Louis Lau, Partner, Capital Markets Advisory Group, KPMG China, says: “The China Securities Regulatory Commission announced in early November the resumption of IPOs, and at the same time proposed a series of draft regulations to reform the IPO mechanism, such as changing subscription rules to avoid capital lock up, increased responsibilities for professional intermediaries and enhanced investor protection. These changes are yet to be finalised and implemented but we expect these will facilitate the advancement of the A-share market.”

KPMG forecasts 100 companies to raise over HKD250 billion in 2016 via new listings in Hong Kong, whereas the expected increase in interest rate will have negative effect on the stock market.

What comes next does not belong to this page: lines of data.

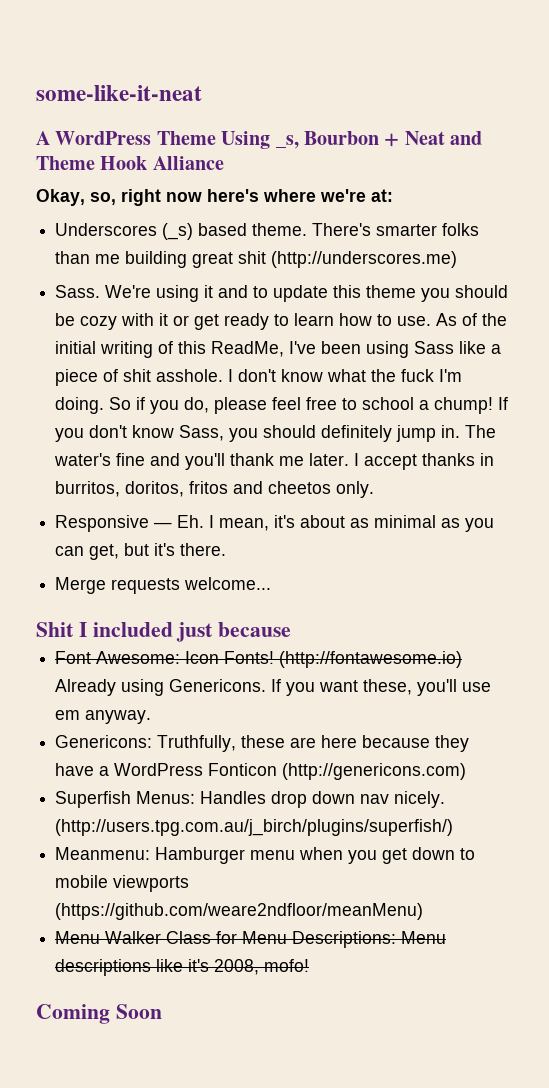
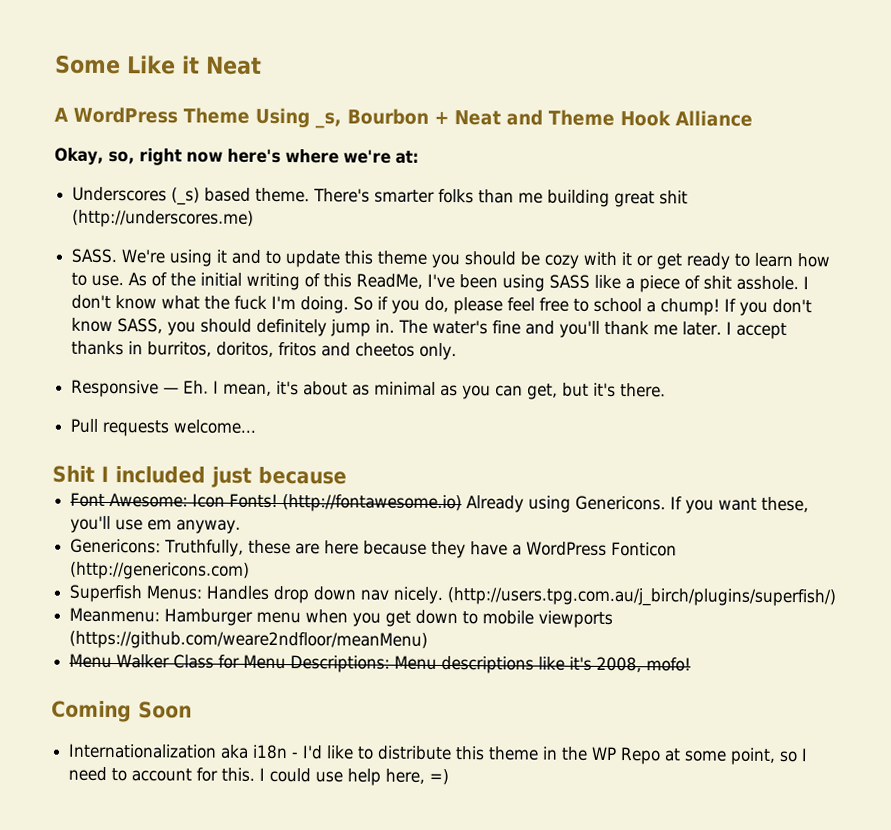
[36,85,202,101] some-like-it-neat -> [55,54,262,75] Some Like it Neat
[55,285,101,298] Sass. -> [71,248,118,264] SASS.
[414,341,455,354] Sass -> [549,274,591,289] SASS
[179,425,225,441] Sass, -> [117,318,164,334] SASS,
[55,577,107,594] Merge -> [70,418,99,433] Pull
(162, 1011) none -> [68,743,809,765] [68,766,450,786] // Internationalization aka i18n - I'd like to distribute this theme in the WP Repo at some point, so I need to account for this. I could use help here, =)

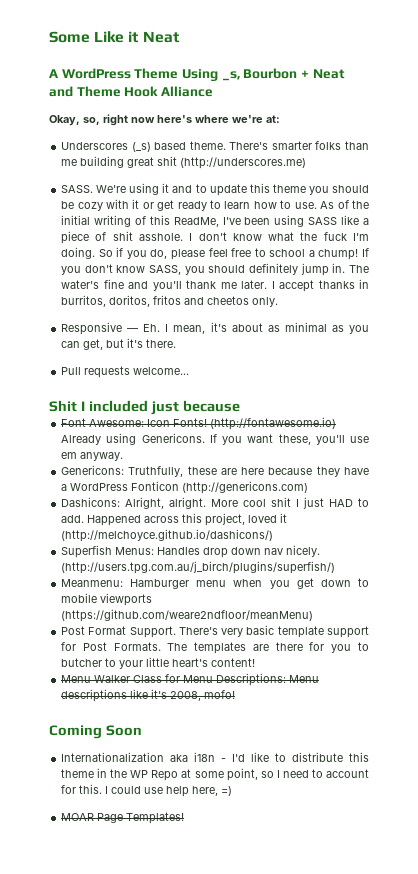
(251, 570) none -> [61,497,369,509] [61,513,288,526] [61,529,274,542] // Dashicons: Alright, alright. More cool shit I just HAD to add. Happened across this project, loved it (http://melchoyce.github.io/dashicons/)
(429, 640) none -> [61,625,369,638] [61,642,369,654] [61,657,256,669] // Post Format Support. There's very basic template support for Post Formats. The templates are there for you to butcher to your little heart's content!
(450, 777) none -> [61,812,185,824] // MOAR Page Templates!

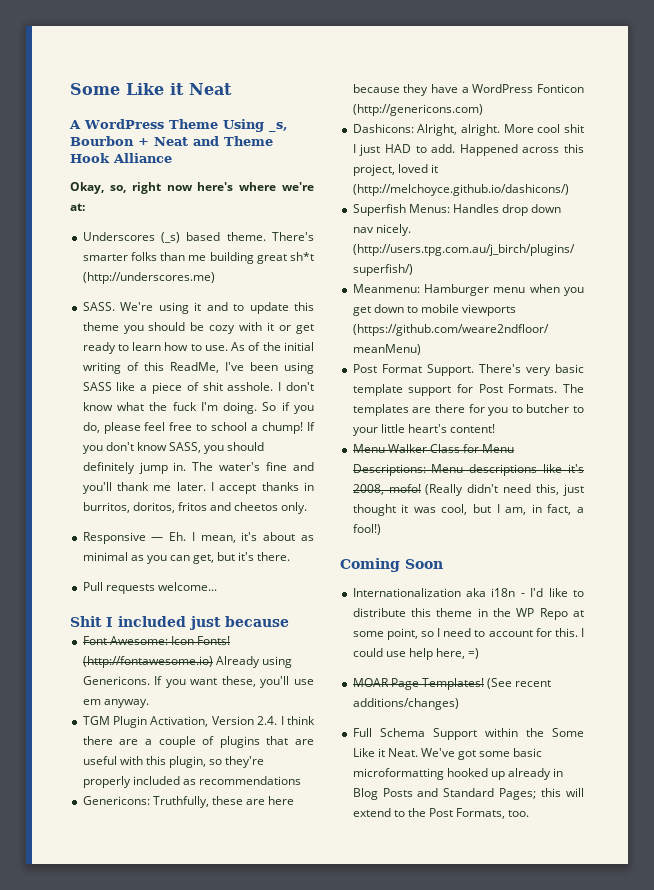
[157,156,178,166] shit -> [290,252,314,261] sh*t
(124, 456) none -> [82,716,315,728] [82,736,314,748] [82,756,265,768] [82,776,301,788] // TGM Plugin Activation, Version 2.4. I think there are a couple of plugins that are useful with this plugin, so they're properly included as recommendations
(236, 694) none -> [425,484,584,496] [352,504,584,516] [352,524,381,535] (Really didn't need this, just thought it was cool, but I am, in fact, a fool!)
(185, 818) none -> [486,678,552,689] [352,698,459,710] [352,728,584,740] [352,748,543,760] [352,768,564,780] [352,788,584,800] [352,808,530,819] (See recent additions/changes) // Full Schema Support within the Some Like it Neat. We've got some basic microformatting hooked up already in Blog Posts and Standard Pages; this will extend to the Post Formats, too.

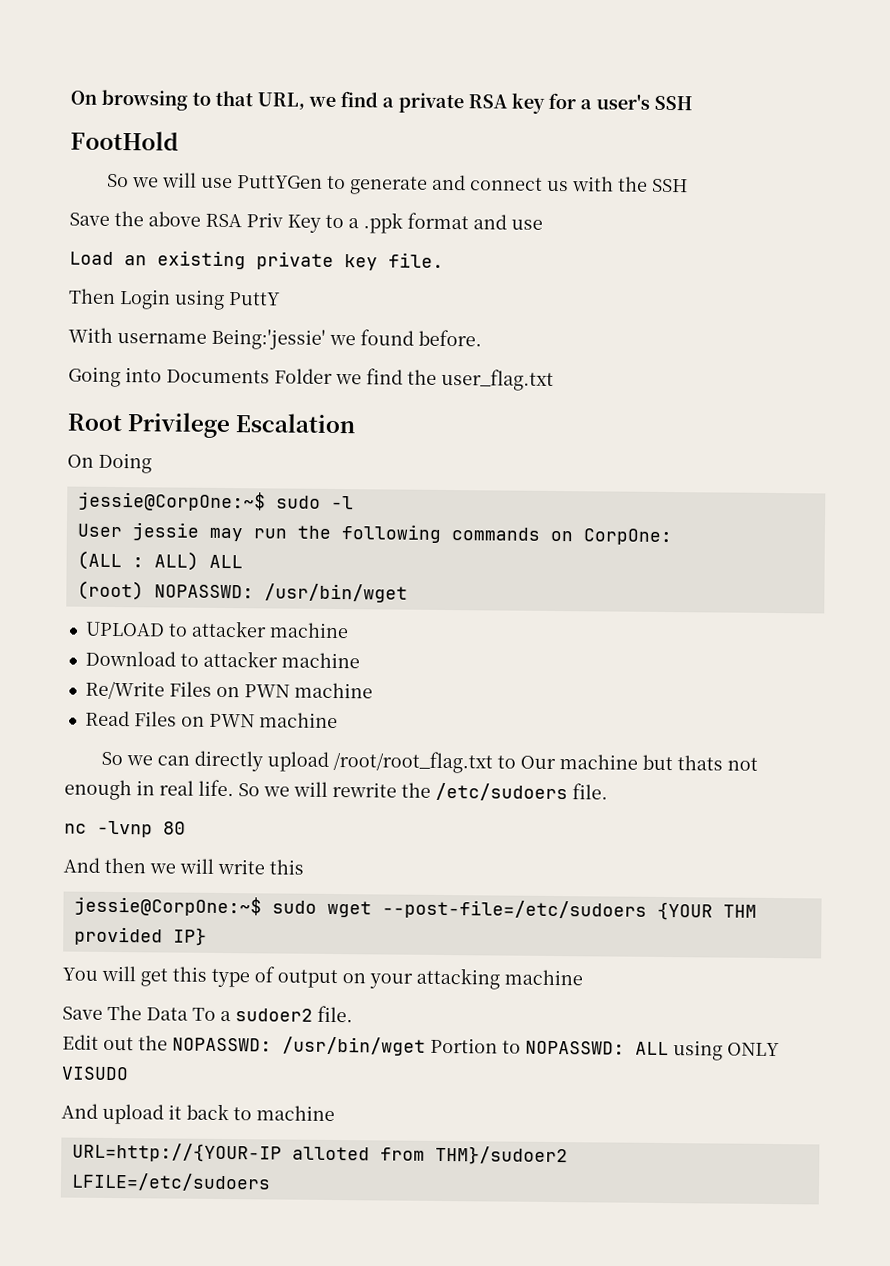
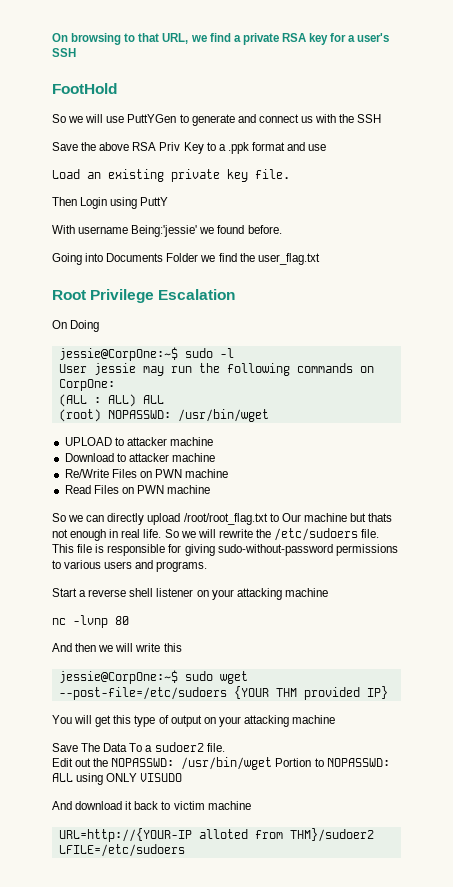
(608, 791) none -> [52,544,398,556] [52,560,208,572] [52,588,328,600] This file is responsible for giving sudo-without-password permissions to various users and programs. // Start a reverse shell listener on your attacking machine
[102,1103,164,1125] upload -> [75,801,123,810] download
(252, 1114) none -> [173,801,205,810] victim

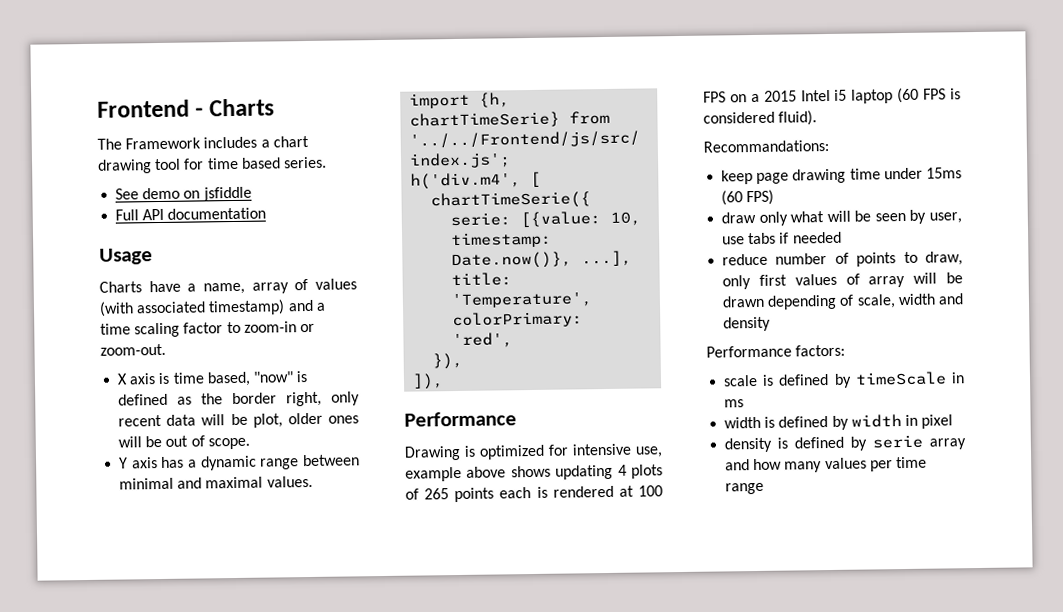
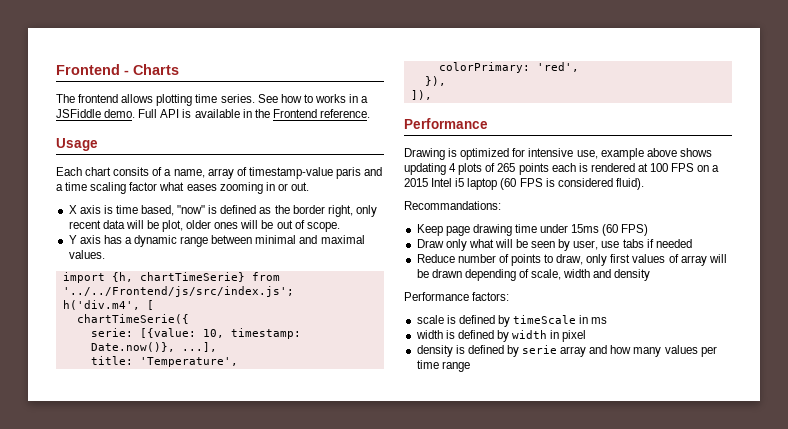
[125,135,309,150] [97,156,327,174] [115,186,252,202] [115,207,267,221] [99,248,153,265] [99,278,357,295] [99,299,286,317] Framework includes a chart drawing tool for time based series. // See demo on jsfiddle // Full API documentation // Usage // Charts have a name, array of values (with associated timestamp) -> [78,94,369,106] [56,109,370,118] [56,138,98,151] [56,167,361,179] frontend allows plotting time series. See how to works in a JSFiddle demo. Full API is available in the Frontend reference. // Usage // Each chart consits of a name, array of timestamp-value paris
[226,321,315,334] [100,343,166,356] to zoom-in or zoom-out. -> [159,182,309,194] what eases zooming in or out.
[721,170,754,185] keep -> [416,224,443,236] Keep
[721,211,757,224] draw -> [416,239,444,248] Draw
[722,253,769,266] reduce -> [416,254,455,263] Reduce

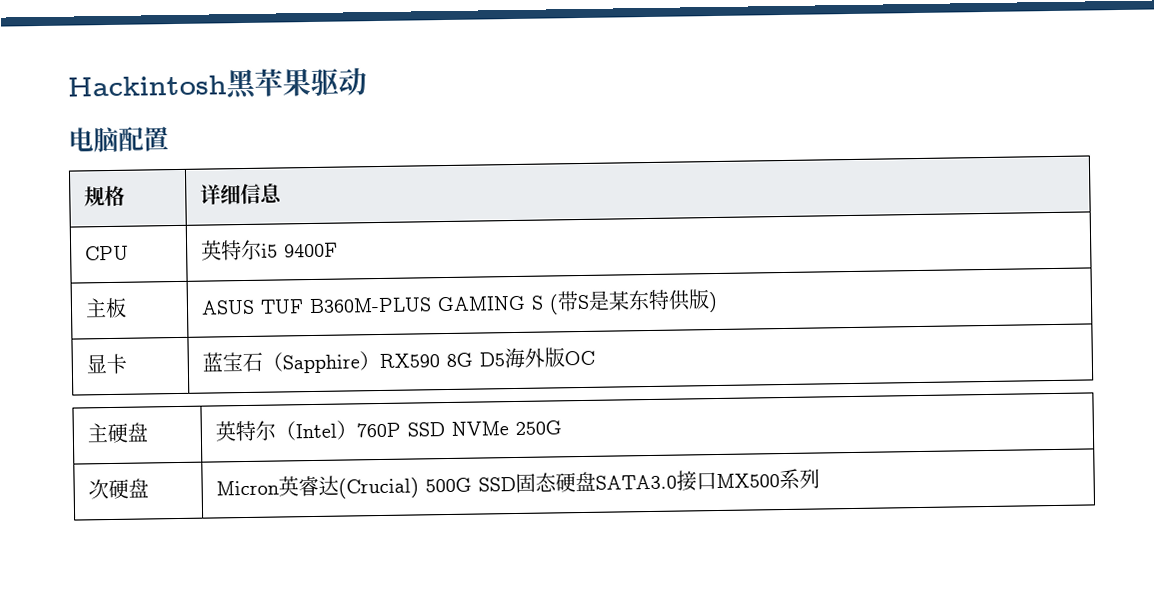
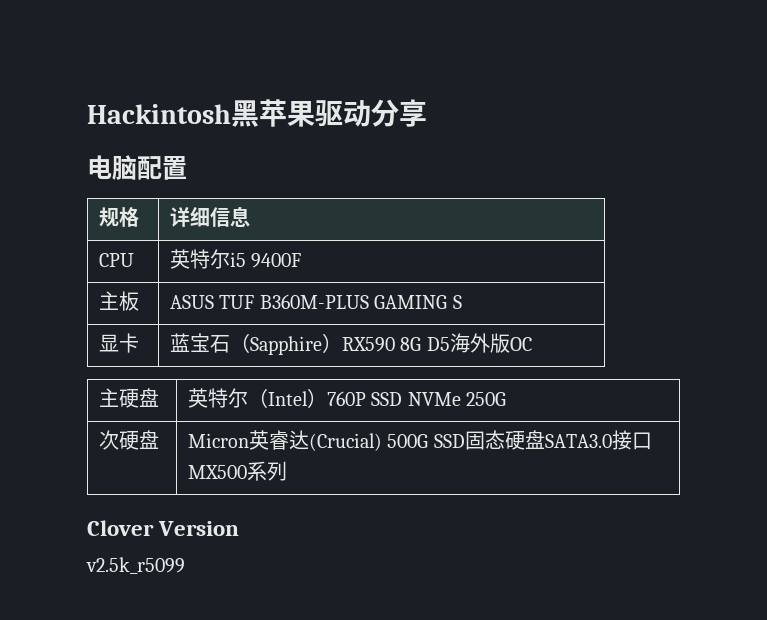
(367, 81) none -> [371,99,427,127] 分享
[549,289,719,315] (带S是某东特供版) -> (462, 302) none
(821, 478) none -> [87,520,240,536] [86,557,185,574] // Clover Version // v2.5k_r5099

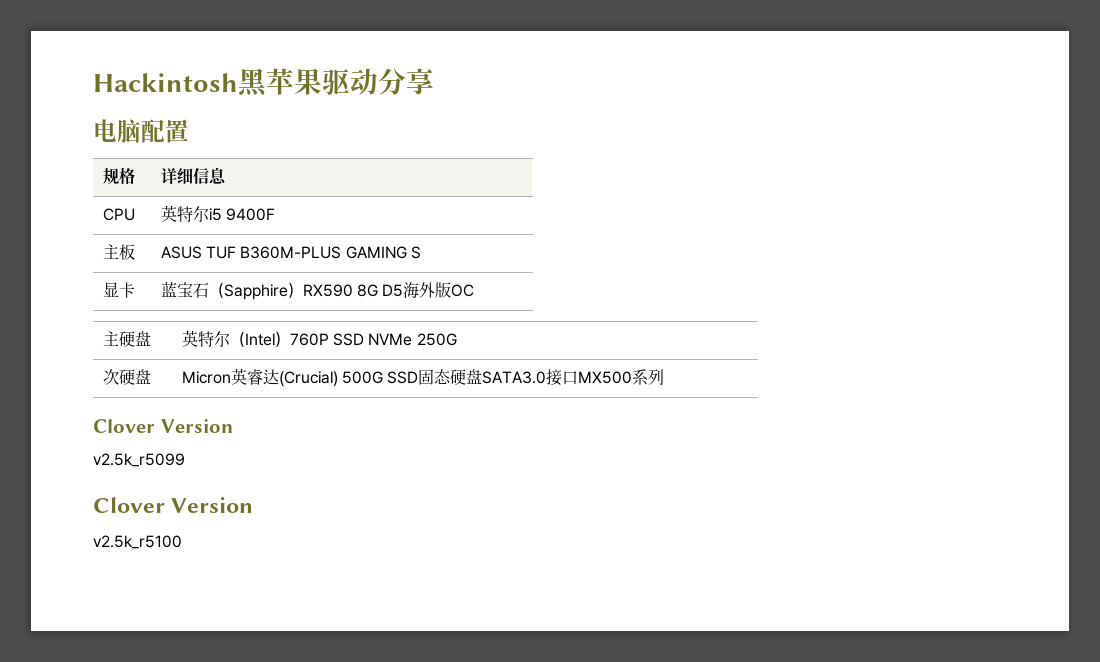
(185, 565) none -> [93,497,254,513] [93,535,182,549] // Clover Version // v2.5k_r5100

Looking ahead, the IPO pipeline for sizeable deals will remain strong in Hong Kong, with Chinese insurers, local Chinese banks and leasing subsidiaries of big Chinese lenders planning to float their shares. In addition, companies in healthcare and environment-related sectors are expected to see more listings. 

Lee says: “Reopening the A-share IPO market provides companies with more choice and may increase challenges for Hong Kong. However, Hong Kong still enjoys an edge in gaining access to international investors. Meanwhile, the Shanghai-Hong Kong Stock Connect and the upcoming connection with Shenzhen bourse will bring the two markets closer and boost market liquidity in both regions.”

In China, with nearly 700 companies queuing for listing, the A-share IPO market is set to see another boom following recent reforms and their implementation. These include the migration from current approval-based to registration-based IPO system, further development of the multi-tier capital markets such as segmentation of the National Equities Exchanges and Quotation (NEEQ) and the strategic emerging industries board on the Shanghai Stock Exchange. 

Charles Wan, Head of Capital Markets Development Group, Northern China, KPMG China, concludes: “2016 is expected to be a critical year with various reforms. The pace and magnitude of the capital market development in the next five years will largely depend on the progress of reform. China’s capital market is set to play a greater role in the global capital market by the establishment of a large talent pool and better leveraging the IPO markets in the mainland and Hong Kong.”